_ФРАГМЕНТ ДОКУМЕНТА_.
○ ○ ○ ○ ○
Невысокий человек в кожаной кепке, в пальто и с кожаным же портфелем под мышкой на минуту задержался у большой корзины с яблоками. День тёплый, но человек крепко укутан шарфом. Может, он зябнет даже в такие великолепные сентябрьские дни. У него слабое сердце и он зябнет. Он осторожно передвигается и по своим делам идёт, не торопясь. Этот смуглый человек чуть улыбается и даже позирует, нарочно медленно протягивая руку к яблоку в корзине. Он знает, что фотограф в него целится. За его спиной виден какой-то довольно большой плакат. Очень хотелось бы знать, о чём этот плакат! Но мы видим только часть картинки: нарисованные дети весело кружатся в хороводе, обрамлённые грубоватым орнаментом. В нижней трети плаката видны слова: ОТКРЫТА ВО ВСЕ ОНЕДЕЛЬНИКА 12-6 часов от 11-5 Ч АТНЫЙ. Всё остальное загораживает товарищ Зощенко в тёмном пальто. Резкие тени. Яркое солнце, мостовая. Москва. Зощенко спокоен и, наверное, счастлив. В правой руке у него папироса.

Я попытался пересказать фотографию Бориса Игнатовича, которая открыта у меня на экране. Снимок сделан в 1923-м году в Москве и его можно увидеть в сборнике «Уважаемые граждане» (составитель М. Долинский). Так, простым перечислением деталей и обстоятельств, я попытался чуть приблизить к себе тот период жизни и творчества, когда художественную концепцию Зощенко ещё понимали как художественную, не воспринимая писателя «карателем» мещанства и не навешивая ярлыки. Ярлыки, стоящие вне стиля и ритма прозы Зощенко, вне эффекта который вызывает чтение его рассказов и фельетонов.
○ ○ ○ ○ ○
_ЗАДАНИЯ К УПРАЖНЕНИЮ_.
A - Повторите дословно часть текста о фотографии Зощенко, начиная со слов «Я попытался пересказать» и заканчивая словами «рассказов и фельетонов.».
B - Согласно тексту о фотографии Зощенко, в каком году и в каком городе сделан снимок?
○ ○ ○ ○ ○
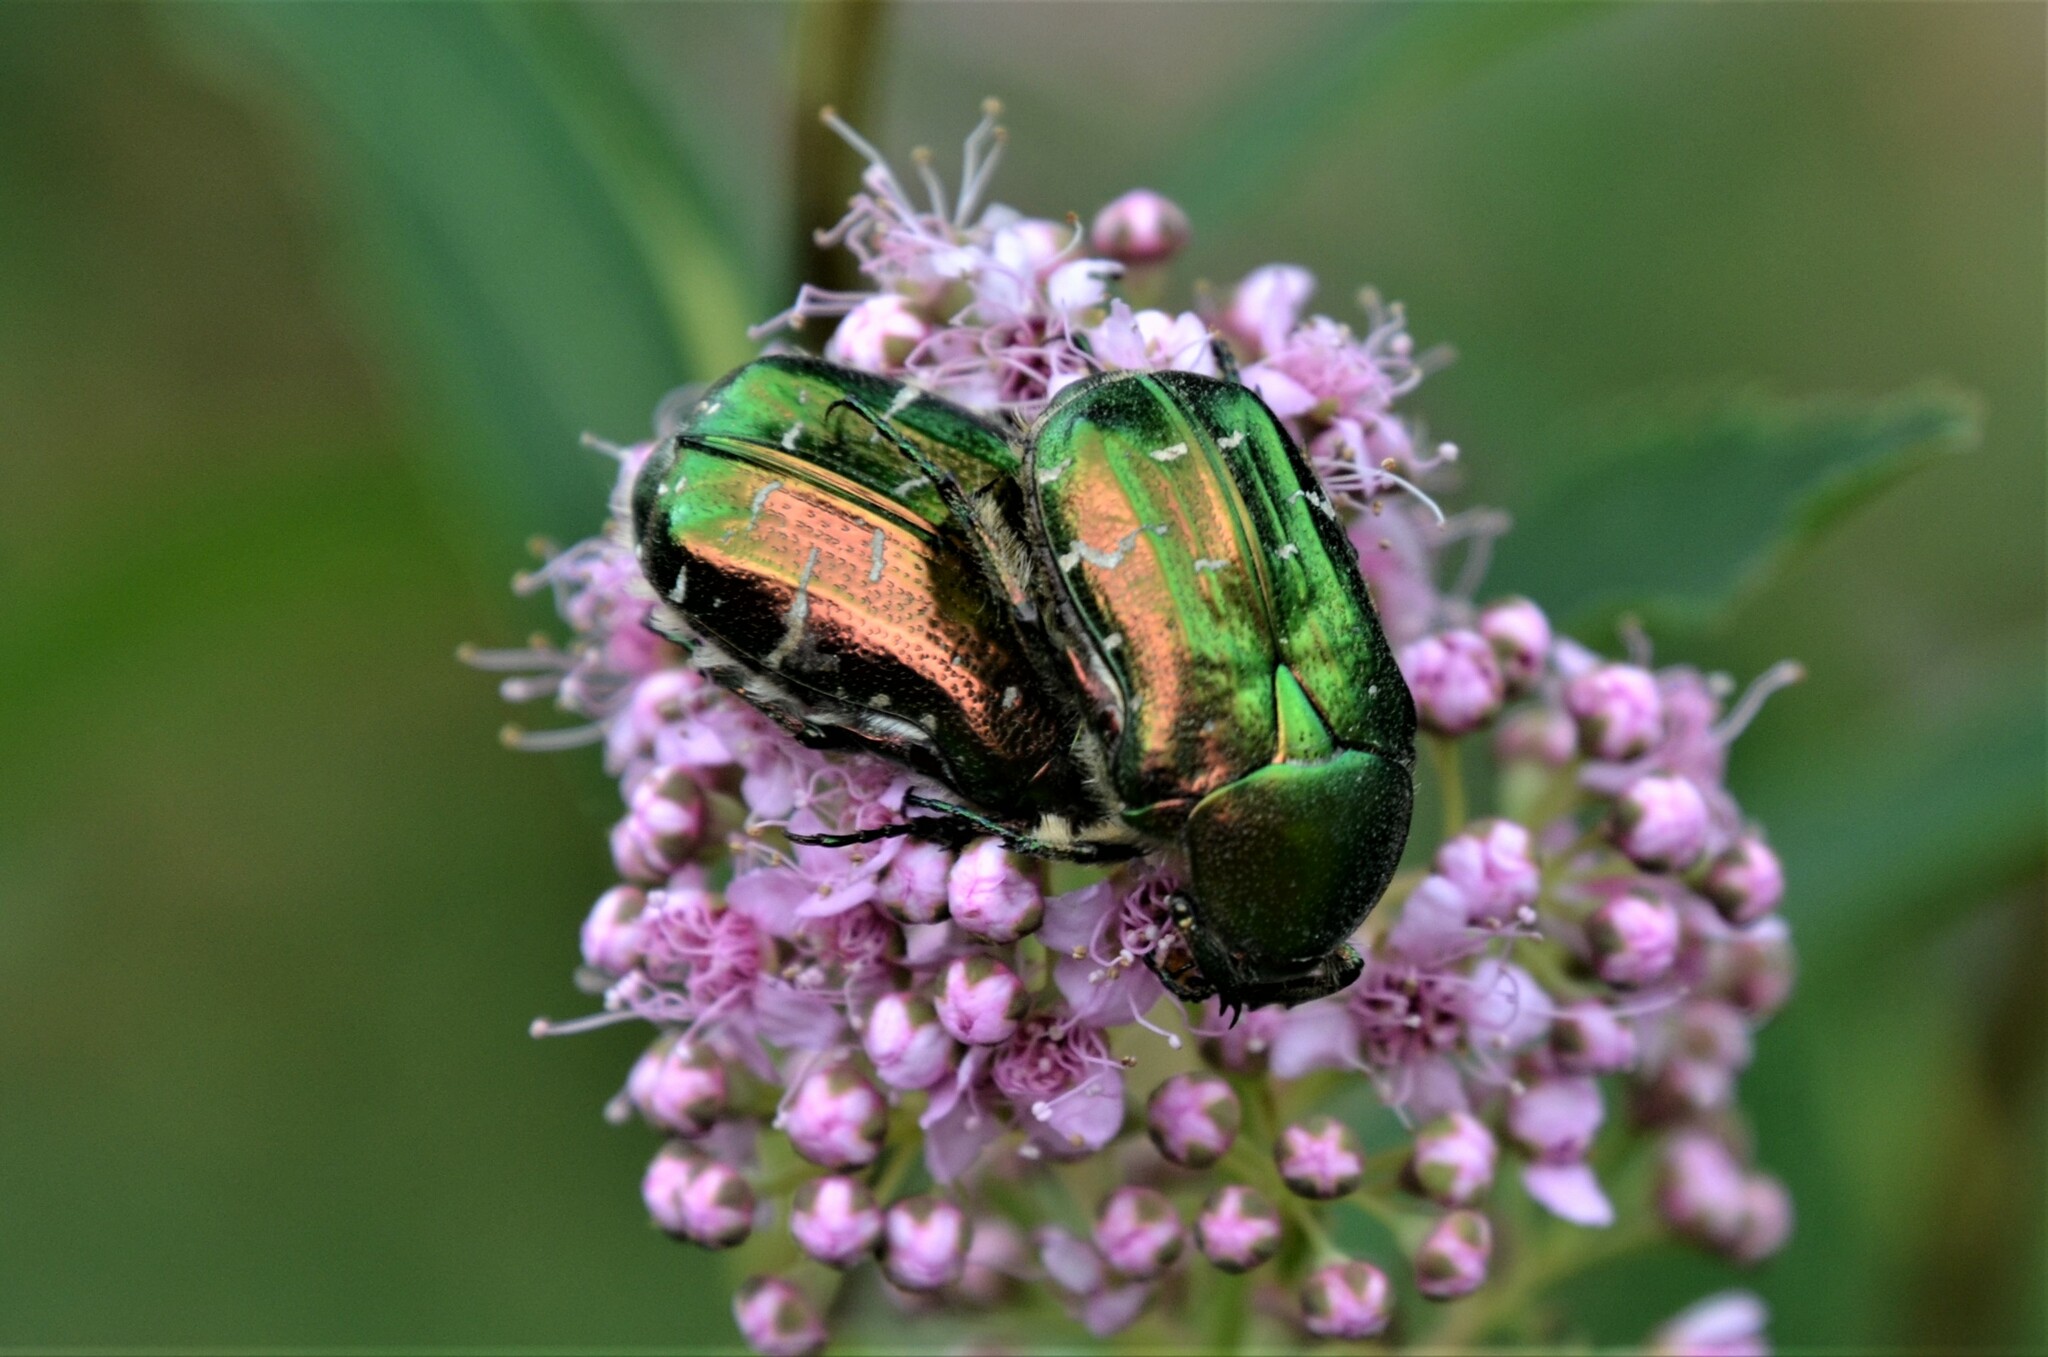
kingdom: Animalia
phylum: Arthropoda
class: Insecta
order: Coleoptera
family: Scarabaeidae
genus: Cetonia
○ ○ ○ ○ ○
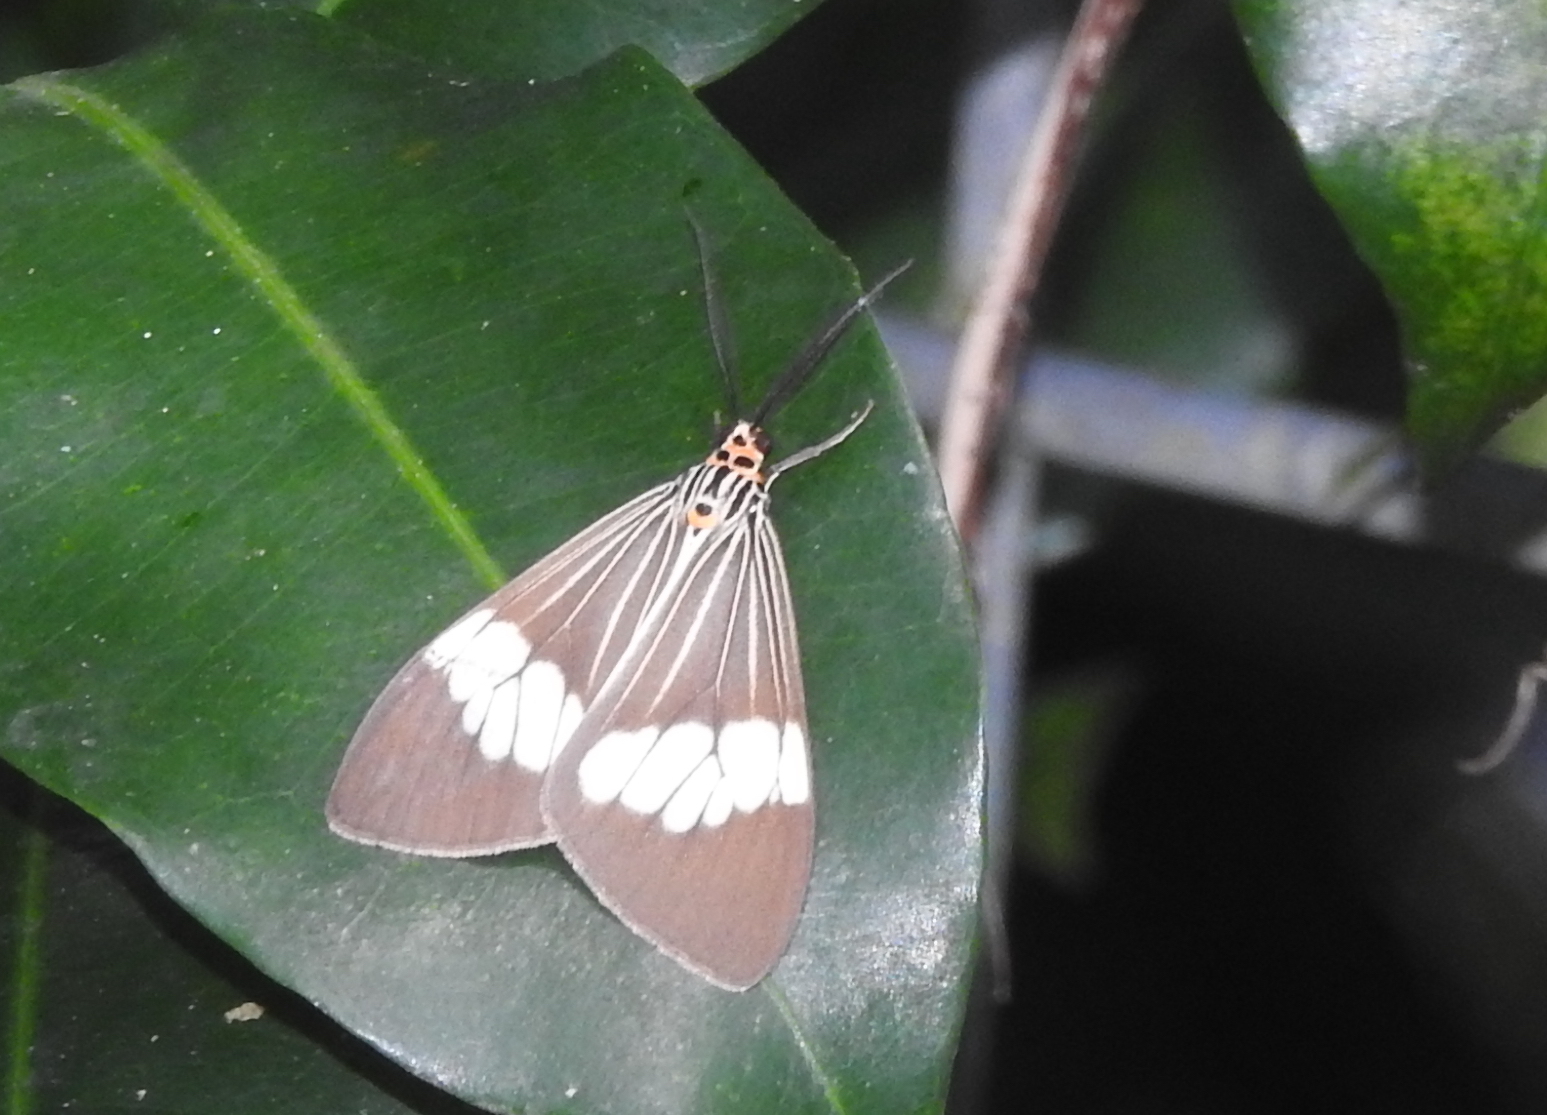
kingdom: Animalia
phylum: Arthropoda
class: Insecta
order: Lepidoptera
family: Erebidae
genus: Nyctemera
○ ○ ○ ○ ○
_РЕШЕНИЯ ЗАДАЧ_.
A -
Я попытался пересказать фотографию Бориса Игнатовича, которая открыта у меня на экране. Снимок сделан в 1923-м году в Москве и его можно увидеть в сборнике «Уважаемые граждане» (составитель М. Долинский). Так, простым перечислением деталей и обстоятельств, я попытался чуть приблизить к себе тот период жизни и творчества, когда художественную концепцию Зощенко ещё понимали как художественную, не воспринимая писателя «карателем» мещанства и не навешивая ярлыки. Ярлыки, стоящие вне стиля и ритма прозы Зощенко, вне эффекта который вызывает чтение его рассказов и фельетонов.

B - В 1923 году в Москве.